55 Years And Counting From The Tractor Seat

By Bill Whitman

 

 Do we older folks still have something to teach the youth of agriculture?

…not quite ready for the rocking chair.

I’m one of those guys that watches the “FarmTubers” on YouTube. I really don’t watch a lot, but I do follow a rather diverse group of farms across the country. The technology they use is mind boggling to me. For the most part I understand the concepts behind most of the advances and have even purchased some of my own.

In years of late, the phrase “ROI” (Return On Investment) has become popular as it’s used in Risk Management. What concerns me about the phrase is how it is defined. Virtually every time I see the phrase used it is segregated to specific pieces of a whole puzzle. The problem is that we farm using the whole puzzle.

Our generation of farmers has watched an evolution of equipment and agronomic practices that have taken us from 2-bottom plows to minimum tillage and high speed planters, and adding 200 bushels to our corn yields. The question is, how does this equate to profit at the end of the year? Are these youngsters doing anything that we didn’t do? Stepping up from the 730 John Deere to the 4020, the 560 International to the 1066? I still remember the first time I spent $10,000 for a pickup truck. It was so hard to get over the fact that I purchased my first home for $10,000 and it was a pretty nice home.

What I do see though is that behind each of our decisions has been the overall goal of building equity in our business. We spent the winters rebuilding our equipment, from hay wagons to combines, we took care of our equipment so that it would last for years… not a three-year lease period.

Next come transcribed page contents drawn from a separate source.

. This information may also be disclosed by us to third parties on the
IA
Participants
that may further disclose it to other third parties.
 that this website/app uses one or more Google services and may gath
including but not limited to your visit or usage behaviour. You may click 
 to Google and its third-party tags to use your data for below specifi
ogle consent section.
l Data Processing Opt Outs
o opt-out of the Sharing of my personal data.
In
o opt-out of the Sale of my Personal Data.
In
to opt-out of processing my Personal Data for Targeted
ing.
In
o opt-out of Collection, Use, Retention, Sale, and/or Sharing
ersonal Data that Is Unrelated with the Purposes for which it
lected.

Now I see young men spending so much money without thought of what will happen if they’re caught by surprise by a bad year.

The question is, has modern agriculture and the way agri-business is conducted passed us older guys by? I hope not. With average age of farmers and ranchers in the United States being 63-64 years old, I think we still have something to offer. In most cases, our equity. In some cases, the wisdom we may have attained through decades of survival in a business that has been ruthless to the fainthearted. A man I grew up respecting as a good dairy farmer, told me recently that the lesson he learned in farming was that in order to survive you had to “squeeze every penny.”

It brought to my mind something that an old farmer told me when I earned my first dollar baling hay, “that should be the hardest dollar you ever earn if you manage it wisely,” I wish I had really listened to him, it would have saved me from some pretty hard lessons.

So yes, I think we older farmers and ranchers have much to offer in terms of advice to the next generations. It would serve the larger corporate farms well to seek the counsel of farmers who have “survived” some really hard times. And to the younger folks, ask. Unlike other industries, you’ll find no more willing people that the American farmer and rancher willing to share and honestly hope that you will succeed.